7

I would like to locally attach an NTFS volume to my unix (Ubuntu) machine, and copy (replicate) some unix directories to it, using rsync, in a way that the result is readable under Windows.

I do not care about ownership and permissions. It would be nice if modification dates would be preserved. I only need directories and files (symbolic links would be nice, too; but not a problem if they cannot be copied).

Two obvious problems are: case (in)sensitivity, and characters that are illegal in Windows filenames. For example, in Linux I can have two files "a" and "A"; I can copy them to the NTFS volume, but in Windows I will be able to access (at most?) one of them. But I am happy to ignore that problem. What I am interested about are illegal characters in Windows filenames, which are <,>,:,",/,\,|,?, and * (well, actually also ascii 0-31, but I do not care about that. There might also be problems with files ending in a "."?).

I would like rsync to automatically "rename", e.g., a file called "a:" to, say a(COLON), to end up with a legal name (and, ideally, translate a(COLON) back to a:)

Is this possible to have rsync automatically rename files to avoid characters forbidden in Windows?

  • As far as I understand rsync can use iconv to do such tasks; is there a standard iconv module for windows-filenames? (I briefly looked into programming an own gconv module, but lacking C knowlege this seems too complicated).
  • I have been told that rdiff-backup can do some conversions like that, but the homepage just mentions something being done "automatically", and I am not sure whether a locally mounted NTFS vomlume would trigger a renaming in a reliable way?
  • I am aware that there is fuse-posixovl, but this seems an overkill for my purpose, and also it doesn't seem to be well documented (which characters will be translated in which way? Will all filenames be truncated to 8.3 or whatever? Can I avoid the additional files carrying owner/permission information, which I will not need, etc etc.)
  • I am aware that I could avoid all these problems by using, e.g., a tar file; but this is not what I want. (In particular, I would like in Windows to further replicate from the NTFS volume to another backup partition, copying only the changed files)

> _Recorded data_:

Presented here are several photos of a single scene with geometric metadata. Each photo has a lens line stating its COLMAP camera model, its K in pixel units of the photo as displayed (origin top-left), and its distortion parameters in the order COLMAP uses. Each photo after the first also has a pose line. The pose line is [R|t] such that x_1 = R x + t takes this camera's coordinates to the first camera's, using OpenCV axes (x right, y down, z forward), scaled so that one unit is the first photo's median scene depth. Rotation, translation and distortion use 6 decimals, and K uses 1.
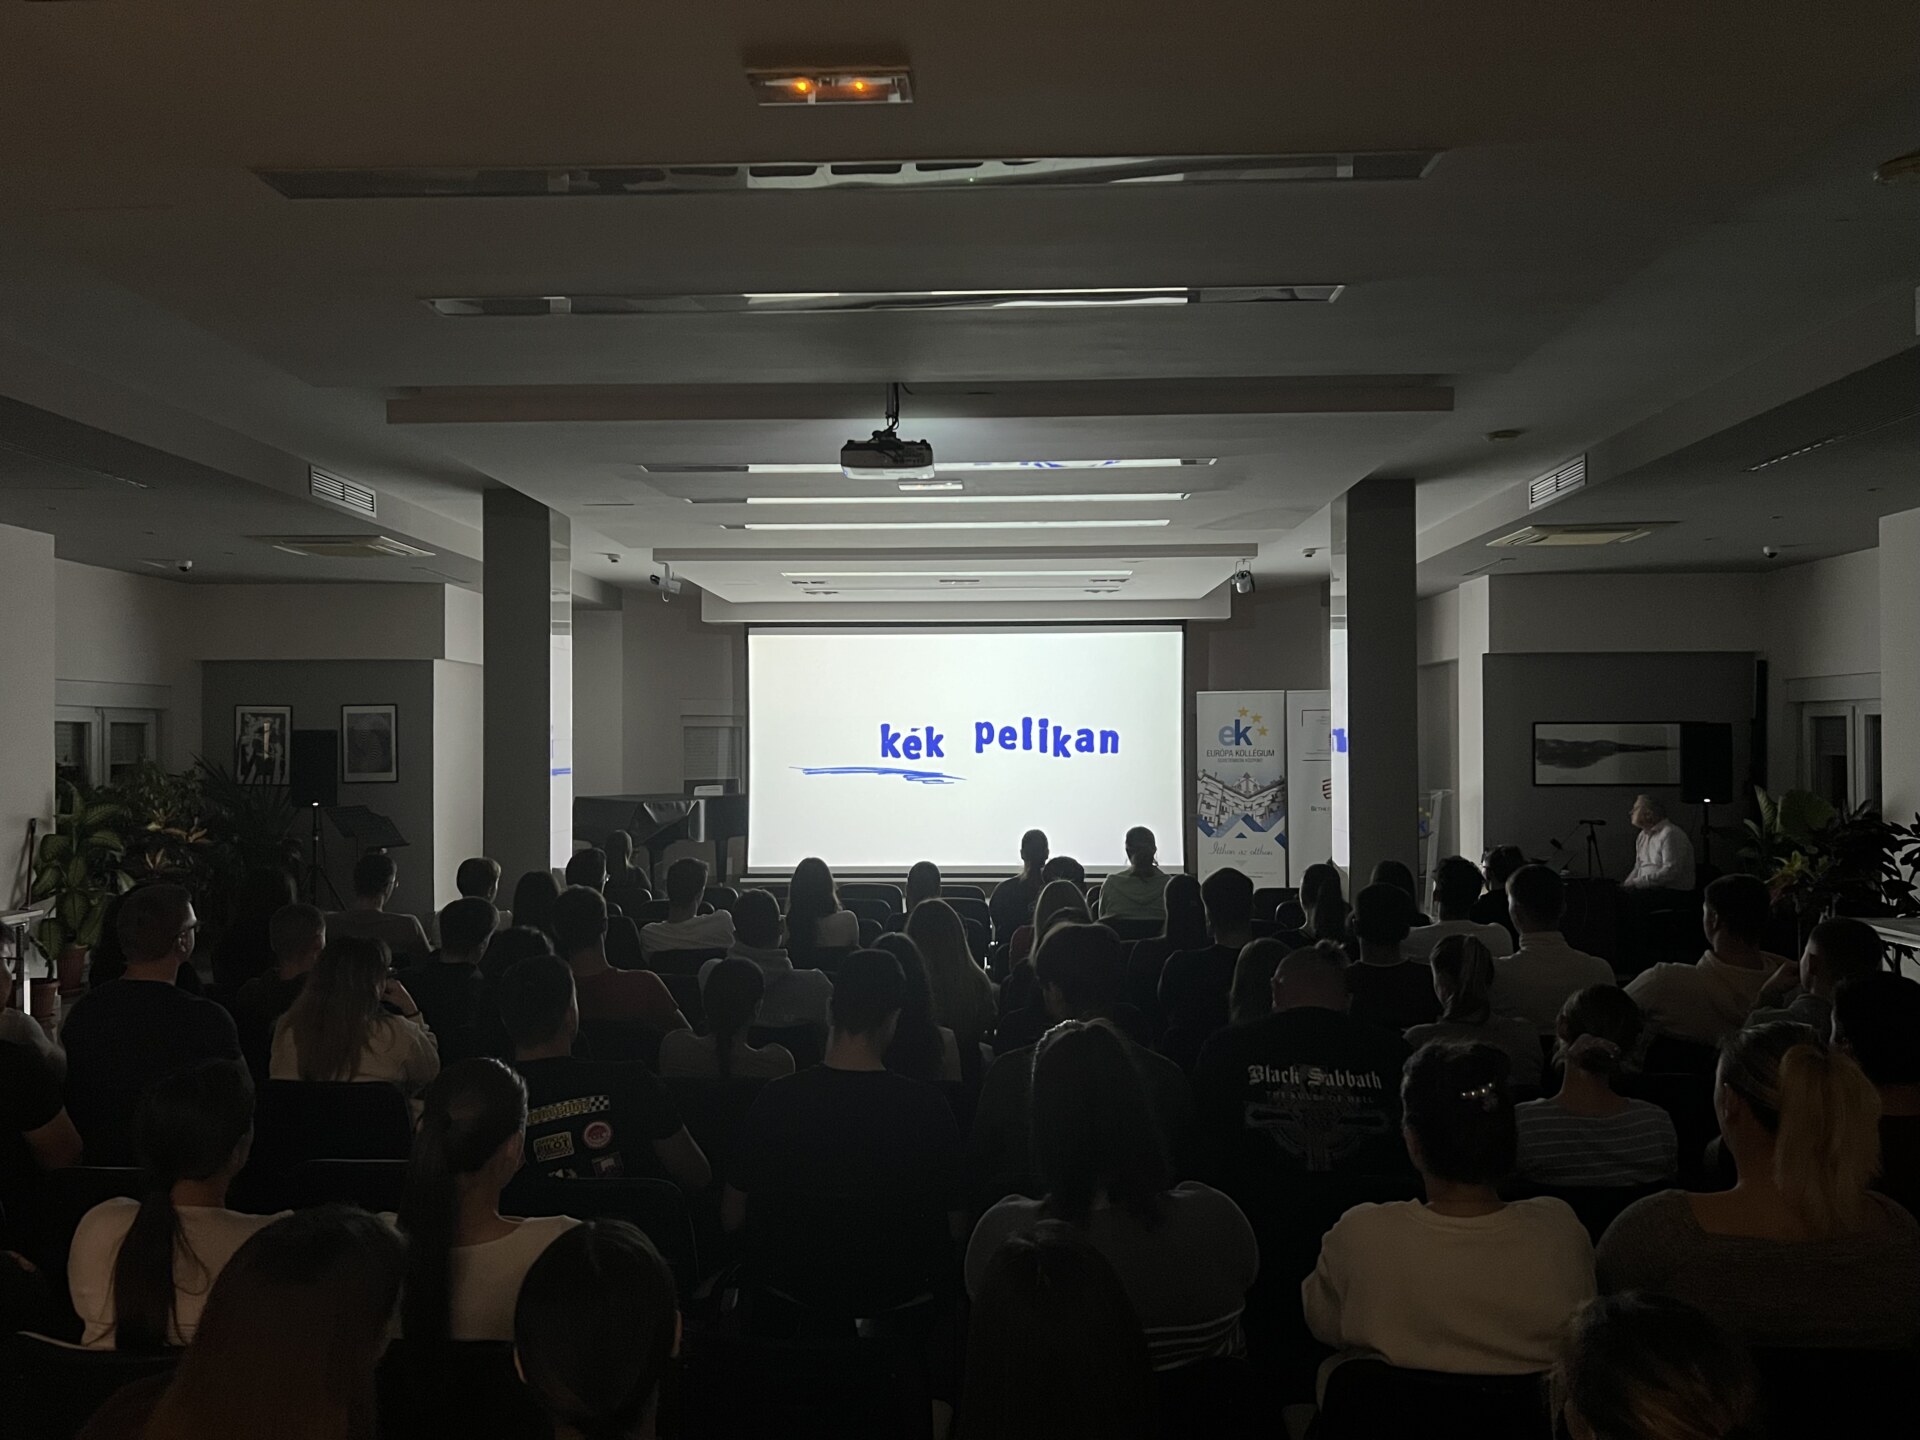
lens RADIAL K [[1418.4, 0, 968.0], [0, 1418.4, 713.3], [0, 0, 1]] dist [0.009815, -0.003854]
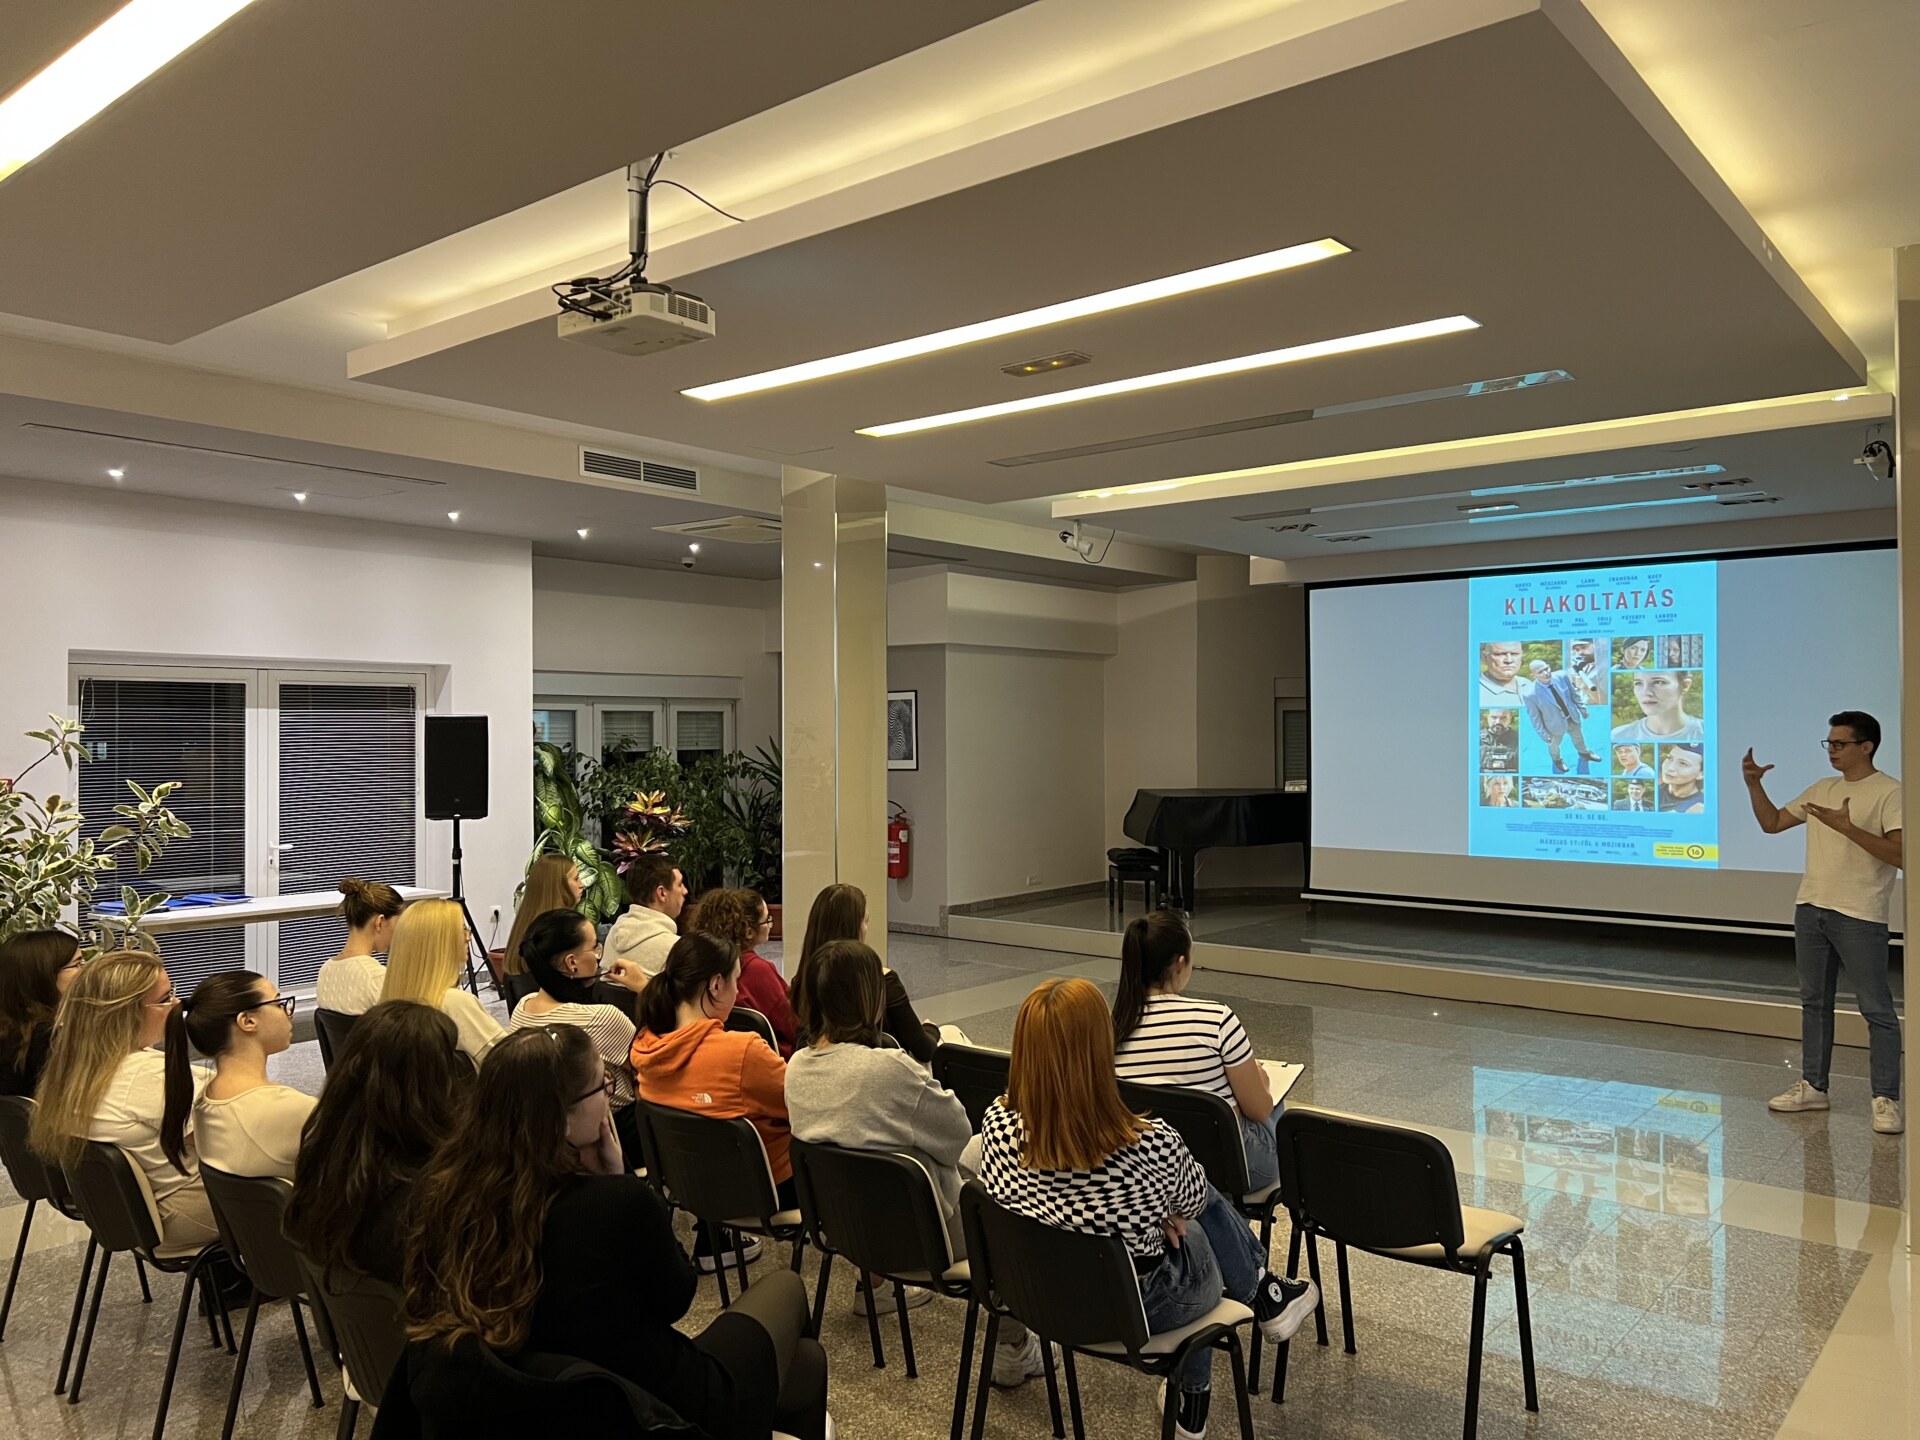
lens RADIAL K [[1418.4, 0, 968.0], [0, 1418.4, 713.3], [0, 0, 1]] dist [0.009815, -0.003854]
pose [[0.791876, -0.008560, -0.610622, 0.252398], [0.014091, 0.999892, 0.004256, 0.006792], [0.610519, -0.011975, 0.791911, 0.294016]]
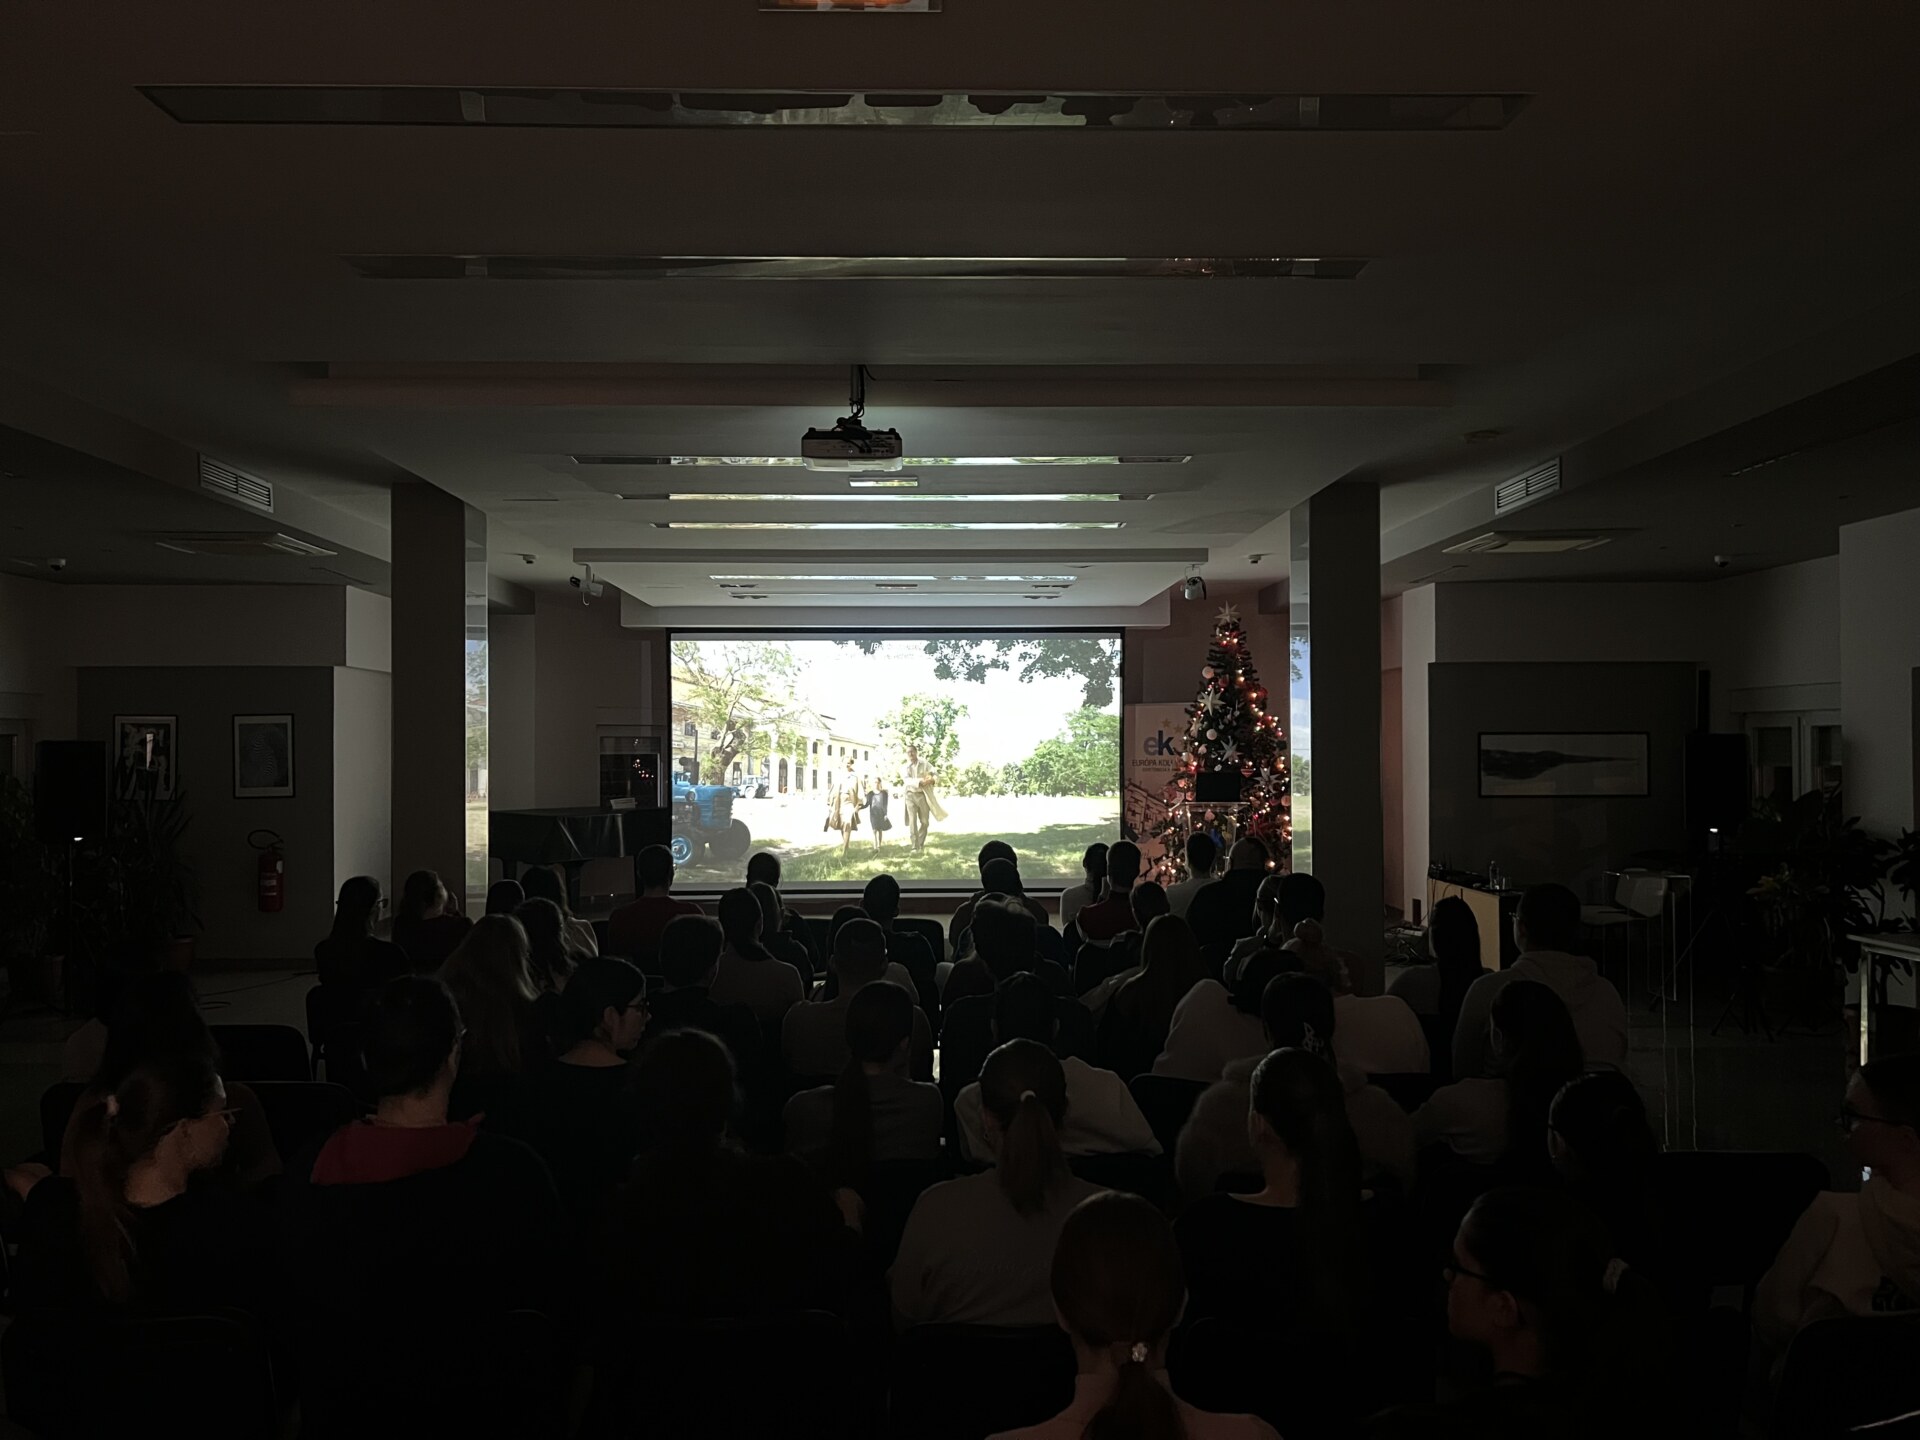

> _Brief 1_:
Answer each question from the post about using rsync to copy Linux files to an NTFS volume.
(a) Which Linux distribution does the writer run?
(b) Which tool does the writer call overkill for the purpose?
(c) What new name does the writer suggest for a file called "a:"?
> _Brief 2_: Continue the post about using rsync to copy Linux files to an NTFS volume, starting from where it stops.

> _Answer box 1_:
(a) Ubuntu
(b) fuse-posixovl
(c) a(COLON)

> _Answer box 2_:
  • I am aware of the "windows_names" option when mounting NTFS; but this will prevent creating offending files, not rename them.

Update: As it seems my question was not quite clear, let me give a more explicit example: For example, WINDOWS-1251 is of no use for me. iconv -f utf-8 -t WINDOWS-1251//TRANSLIT transforms

123 abc ABC äö &:<!|

into

123 abc ABC ao &:<!|

I would need a codepage, windows-filenams, say (which does not exist), that transforms the string into something like

123 abc ABC äö &(COLON)(LT)!(PIPE)

Update 2: I now gave up and renamed the offending files ``by hand'' (i.e., by script). From now on, every time before running rsync, I run a script that checks whether offending filenames exist (but does not automatically deal rename anything); I just use

# find stuff containing forbidden chars
find $MYDIR -regex '.*/[^/]*[<>:*"\\|?][^/]*'
# find stuff containing dot as last character (supposedly bad for windows)
find $MYDIR -regex '.*\.'
# find stuff that is identical case insensitive
find $MYDIR -print0 | sort -z | uniq -diz | tr '\0' '\n'

(the last line is from case-insensitive search of duplicate file-names )

Jakob
  • 171
  • Thank you for the convmvfs suggestion.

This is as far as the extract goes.